What I did was call remove_avatar! before calling super() and do the removal indeed, without changing anything in the callbacks.

For registration, follow the code of the Concern:

# BackgroundDestroyable classes MUST have deleted_at:datetime column
module BackgroundDestroyable
  extend ActiveSupport::Concern

  included do
    default_scope { where(deleted_at: nil) }
    scope :deleted, -> { unscoped.where.not(deleted_at: nil) }
  end

  def destroy(mode = :background)
    if mode == :background
      unless self.deleted_at.present?
        update_attribute :deleted_at, Time.now
        Resque.enqueue(BackgroundDestroyer, self.id, self.class.to_s)
      end
    elsif mode == :now
      self.class.uploaders.each do |uploader, uploader_class|
        self.send("remove_#{uploader}!")
      end
      super()
    end
  end

  def destroy_now!
    self.destroy(:now)
  end
end

0

For me, it makes more sense to call remove_avatar! before calling the object.destroy. Thus, you can always ensure that you will not have orphaned objects in S3, checking whether the object has actually been removed.

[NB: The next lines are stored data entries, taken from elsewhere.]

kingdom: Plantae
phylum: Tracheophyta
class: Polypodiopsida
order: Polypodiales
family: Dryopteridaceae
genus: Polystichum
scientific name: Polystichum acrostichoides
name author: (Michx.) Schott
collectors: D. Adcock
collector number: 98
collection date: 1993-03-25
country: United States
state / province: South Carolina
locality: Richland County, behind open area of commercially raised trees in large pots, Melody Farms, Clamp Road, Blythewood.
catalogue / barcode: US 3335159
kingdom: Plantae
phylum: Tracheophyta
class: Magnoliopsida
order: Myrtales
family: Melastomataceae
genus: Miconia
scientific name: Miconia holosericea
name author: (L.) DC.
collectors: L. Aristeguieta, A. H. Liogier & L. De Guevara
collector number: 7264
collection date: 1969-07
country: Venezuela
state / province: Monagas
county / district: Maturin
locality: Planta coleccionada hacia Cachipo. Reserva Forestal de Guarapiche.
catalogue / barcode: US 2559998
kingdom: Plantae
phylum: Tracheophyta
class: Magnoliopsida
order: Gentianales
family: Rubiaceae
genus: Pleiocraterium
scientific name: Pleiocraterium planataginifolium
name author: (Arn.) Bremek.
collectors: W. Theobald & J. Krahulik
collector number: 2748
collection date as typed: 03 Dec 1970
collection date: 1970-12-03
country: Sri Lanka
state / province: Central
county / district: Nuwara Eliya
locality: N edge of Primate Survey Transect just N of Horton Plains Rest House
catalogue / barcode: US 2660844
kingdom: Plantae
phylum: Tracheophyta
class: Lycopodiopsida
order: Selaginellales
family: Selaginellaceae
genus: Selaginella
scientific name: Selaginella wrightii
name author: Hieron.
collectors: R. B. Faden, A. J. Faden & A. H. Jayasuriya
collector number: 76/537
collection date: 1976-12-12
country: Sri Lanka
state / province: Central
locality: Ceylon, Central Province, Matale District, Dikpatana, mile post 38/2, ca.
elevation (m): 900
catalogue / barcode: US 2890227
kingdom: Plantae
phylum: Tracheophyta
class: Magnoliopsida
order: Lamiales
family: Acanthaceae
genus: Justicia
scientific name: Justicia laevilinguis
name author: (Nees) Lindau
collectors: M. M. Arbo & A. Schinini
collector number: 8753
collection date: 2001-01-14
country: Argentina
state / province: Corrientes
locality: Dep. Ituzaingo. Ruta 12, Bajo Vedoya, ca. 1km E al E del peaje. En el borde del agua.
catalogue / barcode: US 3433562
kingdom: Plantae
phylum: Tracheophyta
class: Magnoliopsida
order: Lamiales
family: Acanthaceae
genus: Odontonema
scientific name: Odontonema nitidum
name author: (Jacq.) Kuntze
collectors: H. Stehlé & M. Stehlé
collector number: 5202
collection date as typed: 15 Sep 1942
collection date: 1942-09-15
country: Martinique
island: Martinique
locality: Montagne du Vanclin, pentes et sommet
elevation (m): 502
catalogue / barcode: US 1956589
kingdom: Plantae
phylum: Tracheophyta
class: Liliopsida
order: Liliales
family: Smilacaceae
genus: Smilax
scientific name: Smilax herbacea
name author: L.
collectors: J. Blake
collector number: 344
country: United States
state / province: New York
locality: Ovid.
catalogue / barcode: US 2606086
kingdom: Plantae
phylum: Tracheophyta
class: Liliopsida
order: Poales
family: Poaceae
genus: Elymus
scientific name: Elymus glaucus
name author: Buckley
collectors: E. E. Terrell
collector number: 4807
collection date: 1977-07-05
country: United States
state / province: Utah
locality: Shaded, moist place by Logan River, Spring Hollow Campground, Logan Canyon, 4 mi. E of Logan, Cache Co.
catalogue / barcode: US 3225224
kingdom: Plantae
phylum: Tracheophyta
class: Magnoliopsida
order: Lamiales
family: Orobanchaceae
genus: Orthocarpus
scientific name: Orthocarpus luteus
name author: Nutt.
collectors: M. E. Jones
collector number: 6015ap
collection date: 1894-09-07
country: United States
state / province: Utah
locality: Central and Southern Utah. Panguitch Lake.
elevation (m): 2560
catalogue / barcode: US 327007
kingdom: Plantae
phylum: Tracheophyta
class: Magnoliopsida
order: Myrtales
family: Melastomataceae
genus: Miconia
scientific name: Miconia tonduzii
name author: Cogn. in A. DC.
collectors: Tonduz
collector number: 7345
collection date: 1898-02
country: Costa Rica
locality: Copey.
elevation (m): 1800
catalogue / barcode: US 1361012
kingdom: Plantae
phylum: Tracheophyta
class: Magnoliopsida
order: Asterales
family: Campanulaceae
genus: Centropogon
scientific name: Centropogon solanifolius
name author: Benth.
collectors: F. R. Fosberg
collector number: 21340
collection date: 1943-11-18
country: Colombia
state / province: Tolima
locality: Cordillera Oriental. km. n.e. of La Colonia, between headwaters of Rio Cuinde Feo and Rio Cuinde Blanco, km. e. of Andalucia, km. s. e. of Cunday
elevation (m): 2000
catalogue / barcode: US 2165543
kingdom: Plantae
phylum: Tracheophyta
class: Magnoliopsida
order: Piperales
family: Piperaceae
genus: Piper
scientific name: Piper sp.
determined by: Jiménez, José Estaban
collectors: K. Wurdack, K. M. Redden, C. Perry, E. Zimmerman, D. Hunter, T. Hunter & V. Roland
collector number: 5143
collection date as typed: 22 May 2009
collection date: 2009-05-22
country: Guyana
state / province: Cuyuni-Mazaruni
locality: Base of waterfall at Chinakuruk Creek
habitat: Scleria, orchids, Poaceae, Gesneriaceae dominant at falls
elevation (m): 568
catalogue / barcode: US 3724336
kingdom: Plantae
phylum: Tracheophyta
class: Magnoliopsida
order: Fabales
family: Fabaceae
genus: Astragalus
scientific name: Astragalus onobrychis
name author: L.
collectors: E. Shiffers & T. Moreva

I’d rather not touch the callbacks, unless I know exactly what I’m doing. Also, I always prefer to leave the explicit behavior in the code and callbacks are not very explicit. And, from experience, you’ll be thanking yourself in a few months when you need to look at this script and do some maintenance on it.

  • But to make a remove_avatar! before Object.Destroy without using callback can be problematic, since my Destroy has some conditions within the model (for example, only delete an object when it has no child [more or less like Amazon does with her Buckets, which you can only delete if they are empty])

  • So I see as feasible, you separate all these pre-Destroy tests into another method, call this method, then call the remove_avatar! and finally the object.destroy. I see, in this way that each method is responsible only for a small responsibility, rather than having a great method that does everything and is difficult to maintain.